Antonietta Meo was born in Rome, in the year 1930, the fourth daughter of upright and believing parents. At home she learned the first truths of the faith, while the Catholic atmosphere of Rome at the time also contributed favorably toward her religious formation.
When four years old, due to an inflammation in the knee that didn’t appear worrisome at first, the doctors discovered that she was the victim of a terrible illness: osteosarcoma. The torments that she underwent from that time on would make even the bravest of men shudder: painful and practically useless treatments, including the amputation of her left leg, followed by the steady advance of the disease, which even affected her lungs. The doctors were amazed to see how such a small person could endure such great sufferings.
But the most impressive aspect of the situation was, without a doubt, Antonietta’s attitude toward her ordeal.

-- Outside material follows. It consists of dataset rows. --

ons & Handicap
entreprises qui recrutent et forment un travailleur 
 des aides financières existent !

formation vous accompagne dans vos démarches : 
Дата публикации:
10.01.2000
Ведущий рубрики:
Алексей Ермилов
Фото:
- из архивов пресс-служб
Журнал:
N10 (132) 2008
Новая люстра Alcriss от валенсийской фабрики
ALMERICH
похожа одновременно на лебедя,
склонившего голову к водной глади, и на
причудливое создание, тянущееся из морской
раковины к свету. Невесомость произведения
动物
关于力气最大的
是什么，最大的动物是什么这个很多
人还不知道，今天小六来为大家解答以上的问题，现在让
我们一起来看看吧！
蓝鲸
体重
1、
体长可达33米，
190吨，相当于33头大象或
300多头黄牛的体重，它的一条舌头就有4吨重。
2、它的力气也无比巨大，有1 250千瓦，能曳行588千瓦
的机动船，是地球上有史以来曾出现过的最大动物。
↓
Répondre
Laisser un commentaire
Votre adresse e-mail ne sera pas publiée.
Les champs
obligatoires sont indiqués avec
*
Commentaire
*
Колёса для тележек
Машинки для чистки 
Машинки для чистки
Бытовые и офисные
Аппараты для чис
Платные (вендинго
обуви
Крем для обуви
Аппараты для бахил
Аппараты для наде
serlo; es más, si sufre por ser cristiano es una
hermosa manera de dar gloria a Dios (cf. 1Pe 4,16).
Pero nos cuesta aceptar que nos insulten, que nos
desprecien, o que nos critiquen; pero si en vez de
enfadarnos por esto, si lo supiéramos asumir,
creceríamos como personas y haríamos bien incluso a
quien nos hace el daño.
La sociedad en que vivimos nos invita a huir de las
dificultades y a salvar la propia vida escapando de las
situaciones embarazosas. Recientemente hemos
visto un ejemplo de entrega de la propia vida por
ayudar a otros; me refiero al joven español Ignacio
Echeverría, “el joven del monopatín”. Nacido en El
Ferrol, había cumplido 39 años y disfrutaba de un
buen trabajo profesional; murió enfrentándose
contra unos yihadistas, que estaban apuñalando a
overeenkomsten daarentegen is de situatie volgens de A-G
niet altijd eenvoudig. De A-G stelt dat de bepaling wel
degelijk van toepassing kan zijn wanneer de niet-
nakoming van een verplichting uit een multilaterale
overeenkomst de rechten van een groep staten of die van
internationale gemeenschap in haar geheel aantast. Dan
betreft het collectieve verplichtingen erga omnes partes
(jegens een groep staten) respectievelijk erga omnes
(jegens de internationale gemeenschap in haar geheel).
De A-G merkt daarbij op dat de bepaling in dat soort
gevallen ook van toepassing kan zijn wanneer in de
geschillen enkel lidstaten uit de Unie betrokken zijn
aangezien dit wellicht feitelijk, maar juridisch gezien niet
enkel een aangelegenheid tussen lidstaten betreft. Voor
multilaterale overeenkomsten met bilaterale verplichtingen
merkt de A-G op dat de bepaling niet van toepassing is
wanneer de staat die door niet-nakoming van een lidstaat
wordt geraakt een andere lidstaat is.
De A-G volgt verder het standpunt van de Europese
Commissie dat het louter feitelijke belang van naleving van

For, the more she learned of the sufferings of the life of Jesus, the more she identified her own state with that of Christ, discovering in the Passion a true motive for her pain: ‘Dear Crucified Jesus, I really wish You well and I love You so much. I want to be on Calvary with You and I suffer with joy because I know how to be on Calvary. Dear Jesus. Thanks that You have sent me this illness because it’s a way to arrive in Paradise. Dear Jesus, tell God the Father that I love Him so much, Him too. Dear Jesus, I want to be Your lamp and Your Lily dear Jesus, dear Jesus give me the strength necessary to stand the pains that I offer for sinners…’ (Letter no. 162, May 2, 1937)
Antonietta died when she was seven years old, and today her body lies in her parish church, the Basilica of Saint John Lateran. There are many people who hopefully await the recognition of her heroic virtues and elevation to the altar.
In the same city of the Popes, a scene that took place last May reminds us of the example of ‘Nennolina’: the Pope received children affected by grave illnesses accompanied by their parents. These children, whose bodies suffer infirmity, enjoy in their souls the fruits of baptism and the blessings of the Church. They awaited a word of encouragement, hoping that the Pope, as the Father of the Church and especially attentive to all in need, would enlighten them on the significance of their atrocious sufferings.
However, expounding once again on his strange outlook on of the topic of suffering already mentioned in his Apostolic Journey to the Philippines, Francis once again stated that this is a situation that has no explanation, and that the only solution for the children and their parents is to weep.
To top off these perplexing statements, Francis applied an entirely rationalistic sense to the reactions of the Sorrowful Mother and her Divine Son. According to Francis, the Blessed Virgin didn’t comprehend what was happening at Calvary, and her Son didn’t have a clear idea of our troubles until the moment that he wept.